What is Xsolis, and why does it have my health records?
Xsolis is a Tennessee-based healthcare AI company whose Dragonfly platform helps hospitals and insurers make utilization management decisions — determining appropriate care settings, medical necessity, and insurance coverage. Under the HIPAA Business Associate framework, hospitals and health plans are permitted to share patient records with vendors like Xsolis without patients' direct consent, as long as a signed Business Associate Agreement is in place. If you received care at Mayo Clinic, UW Medicine, Legacy Health, VHC Health, Rochester Regional Health, Carle Health, or Augusta Health, your data may have passed through Xsolis's platform as part of routine care coordination.
What is medical identity theft, and am I at risk from this breach?
Medical identity theft occurs when someone uses your health insurance information, name, and personal identifiers to obtain medical services, prescriptions, or equipment in your name without your authorization. Unlike credit card fraud, medical identity theft corrupts your permanent health record: the fraudster's diagnoses, prescriptions, and treatments become part of your file, creating clinical errors that can affect future care. The Xsolis breach exposed Social Security numbers, health insurance details, and medical treatment information — all of the categories that enable medical identity theft. Reviewing your health insurance statements for unrecognized claims and enrolling in the offered Kroll monitoring are the most important immediate steps.
Does the fact that Xsolis says no data has been misused mean I am safe?

• • • • • • •

> [PARTS OF THE EXERCISE]
a) Which monitoring service does the Xsolis breach text say is offered?
b) Copy the Xsolis breach text word for word between "What is medical" and "mean I am safe?", inclusive.
c) Extend the Xsolis breach text, starting right after its last line.

> [EXTRACTED MATERIAL]

• • • • • • •

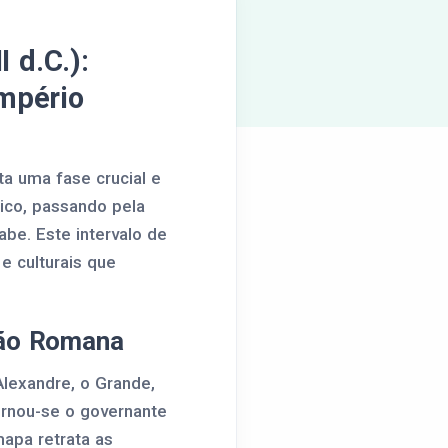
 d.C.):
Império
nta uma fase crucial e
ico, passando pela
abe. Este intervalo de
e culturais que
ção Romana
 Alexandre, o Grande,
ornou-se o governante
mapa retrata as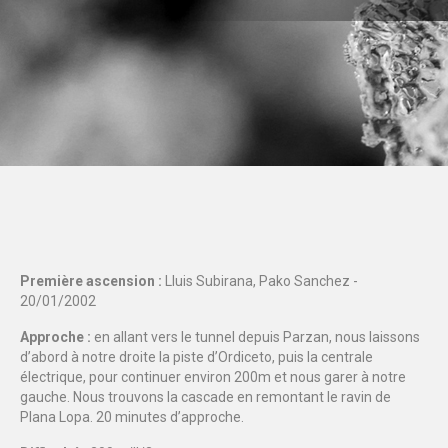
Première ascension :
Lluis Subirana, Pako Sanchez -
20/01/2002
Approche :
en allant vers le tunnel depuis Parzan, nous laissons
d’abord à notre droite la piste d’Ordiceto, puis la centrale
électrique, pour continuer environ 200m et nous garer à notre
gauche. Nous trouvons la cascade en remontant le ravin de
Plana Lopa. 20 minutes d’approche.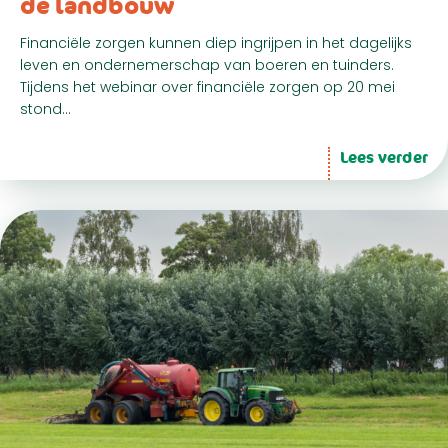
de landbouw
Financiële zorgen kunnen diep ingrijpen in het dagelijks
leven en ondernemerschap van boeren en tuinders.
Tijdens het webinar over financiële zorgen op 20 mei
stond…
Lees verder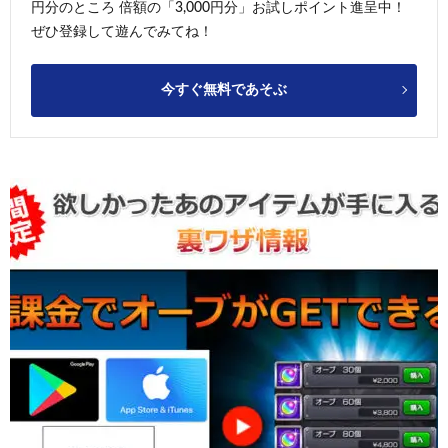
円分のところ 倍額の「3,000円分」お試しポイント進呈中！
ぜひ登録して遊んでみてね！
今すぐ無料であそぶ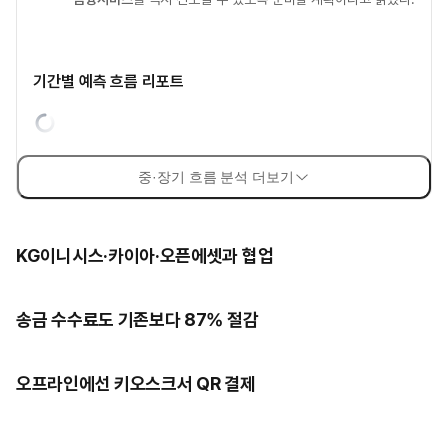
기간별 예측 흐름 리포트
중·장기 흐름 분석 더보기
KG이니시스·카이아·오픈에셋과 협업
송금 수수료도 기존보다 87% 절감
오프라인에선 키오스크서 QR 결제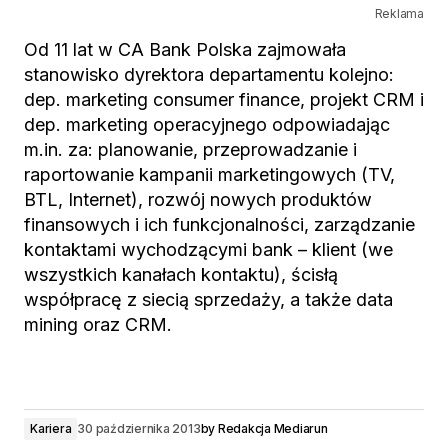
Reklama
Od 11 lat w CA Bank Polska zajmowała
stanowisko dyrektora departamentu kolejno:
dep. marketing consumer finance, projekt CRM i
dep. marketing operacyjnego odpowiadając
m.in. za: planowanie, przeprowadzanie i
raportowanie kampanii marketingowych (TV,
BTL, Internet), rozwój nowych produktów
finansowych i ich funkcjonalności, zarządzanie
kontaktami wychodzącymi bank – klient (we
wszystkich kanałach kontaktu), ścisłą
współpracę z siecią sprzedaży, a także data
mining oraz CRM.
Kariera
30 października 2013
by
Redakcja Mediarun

• • • • • • •

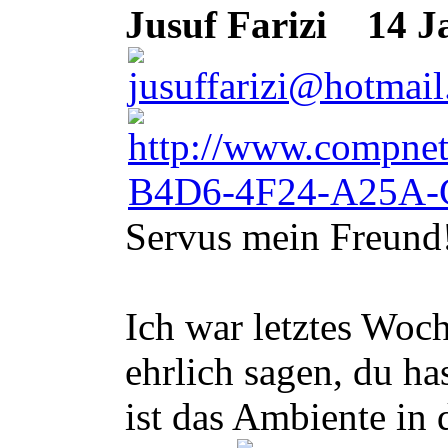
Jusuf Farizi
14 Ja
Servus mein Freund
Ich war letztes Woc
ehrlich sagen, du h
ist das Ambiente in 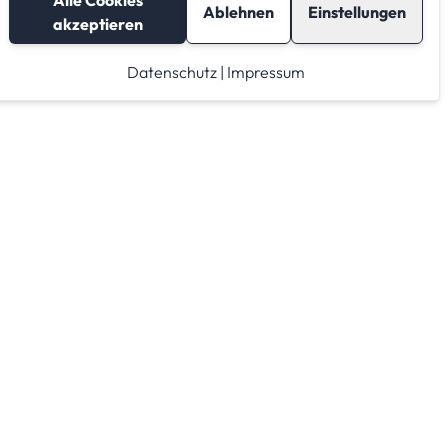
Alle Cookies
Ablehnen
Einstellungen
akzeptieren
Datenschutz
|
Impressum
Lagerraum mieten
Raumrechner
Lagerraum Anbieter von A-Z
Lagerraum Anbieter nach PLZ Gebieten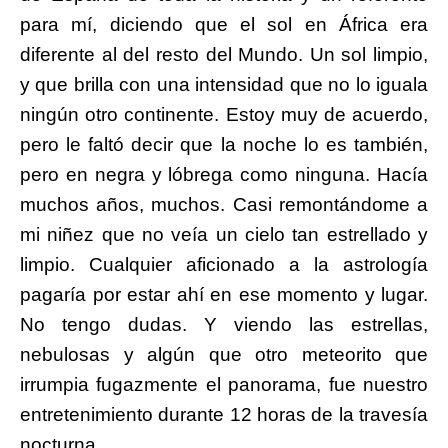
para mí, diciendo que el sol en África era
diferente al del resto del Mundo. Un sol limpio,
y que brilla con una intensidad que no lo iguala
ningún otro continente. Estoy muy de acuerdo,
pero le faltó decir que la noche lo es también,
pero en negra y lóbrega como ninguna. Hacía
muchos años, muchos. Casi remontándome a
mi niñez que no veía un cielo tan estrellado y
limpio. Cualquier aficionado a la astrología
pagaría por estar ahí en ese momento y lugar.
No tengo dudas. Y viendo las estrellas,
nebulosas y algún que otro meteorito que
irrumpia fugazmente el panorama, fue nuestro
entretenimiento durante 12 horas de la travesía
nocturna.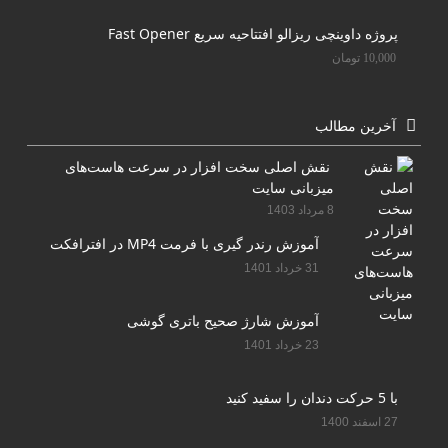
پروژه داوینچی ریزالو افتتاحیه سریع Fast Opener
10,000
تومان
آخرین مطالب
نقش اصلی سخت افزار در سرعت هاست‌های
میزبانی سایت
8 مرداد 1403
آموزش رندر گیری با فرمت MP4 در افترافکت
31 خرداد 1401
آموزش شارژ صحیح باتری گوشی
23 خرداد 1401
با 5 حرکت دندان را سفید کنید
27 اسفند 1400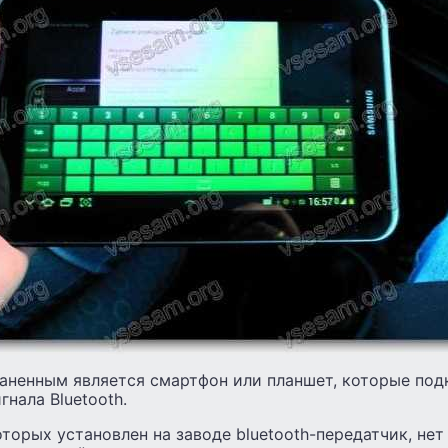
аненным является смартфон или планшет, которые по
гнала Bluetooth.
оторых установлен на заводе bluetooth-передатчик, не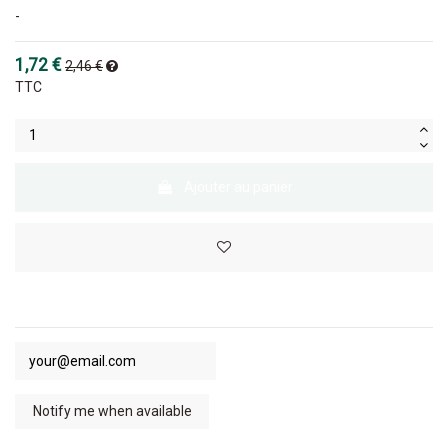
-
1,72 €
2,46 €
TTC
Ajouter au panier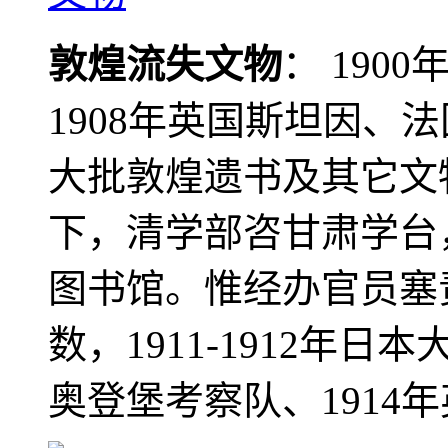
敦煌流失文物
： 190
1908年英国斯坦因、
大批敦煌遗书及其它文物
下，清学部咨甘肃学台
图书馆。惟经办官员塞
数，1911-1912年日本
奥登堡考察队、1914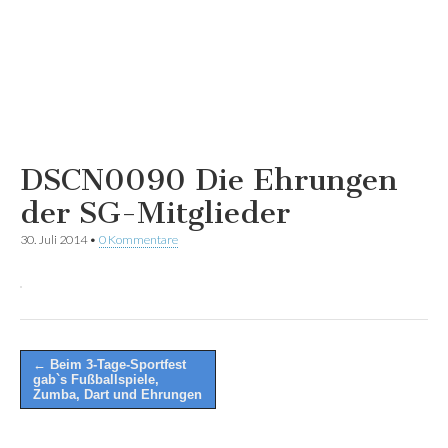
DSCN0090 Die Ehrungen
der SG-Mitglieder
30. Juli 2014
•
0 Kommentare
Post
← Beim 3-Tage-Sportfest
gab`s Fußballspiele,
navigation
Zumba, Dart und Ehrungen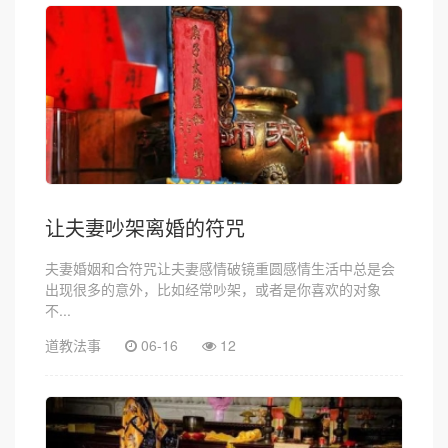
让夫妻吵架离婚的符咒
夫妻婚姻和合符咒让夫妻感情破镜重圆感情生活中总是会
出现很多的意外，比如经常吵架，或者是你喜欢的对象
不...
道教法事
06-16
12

• • • • • • •

> [TASK ANSWERS]
a) Kroll monitoring.

b)
What is medical identity theft, and am I at risk from this breach?
Medical identity theft occurs when someone uses your health insurance information, name, and personal identifiers to obtain medical services, prescriptions, or equipment in your name without your authorization. Unlike credit card fraud, medical identity theft corrupts your permanent health record: the fraudster's diagnoses, prescriptions, and treatments become part of your file, creating clinical errors that can affect future care. The Xsolis breach exposed Social Security numbers, health insurance details, and medical treatment information — all of the categories that enable medical identity theft. Reviewing your health insurance statements for unrecognized claims and enrolling in the offered Kroll monitoring are the most important immediate steps.
Does the fact that Xsolis says no data has been misused mean I am safe?

c)
Not entirely. Xsolis reported no confirmed misuse of the stolen data as of June 5, 2026 — but the absence of confirmed misuse at the time of notification does not eliminate future risk. Stolen health and identity records are often held or sold on dark markets for months before they are used. The most protective steps — credit freeze, identity monitoring enrollment, and insurance statement review — do not depend on whether misuse has been confirmed and should be taken regardless.
What happens next for Xsolis under HIPAA, and could there be penalties?
HHS's Office for Civil Rights is required to investigate all healthcare data breaches affecting 500 or more individuals, and the Xsolis breach — affecting 1,396,519 people — now appears on the HHS breach portal. Whether OCR will open a formal compliance investigation has not been confirmed. OCR has actively enforced HIPAA against business associates in 2026, including corrective action plans and civil monetary penalties in cases involving phishing-related breaches. Class action investigations by multiple law firms are underway, though no formal complaints had been filed as of June 19, 2026.
Xsolis did not respond to a request for comment. This article will be updated as additional affected health systems confirm involvement and if regulatory action is announced.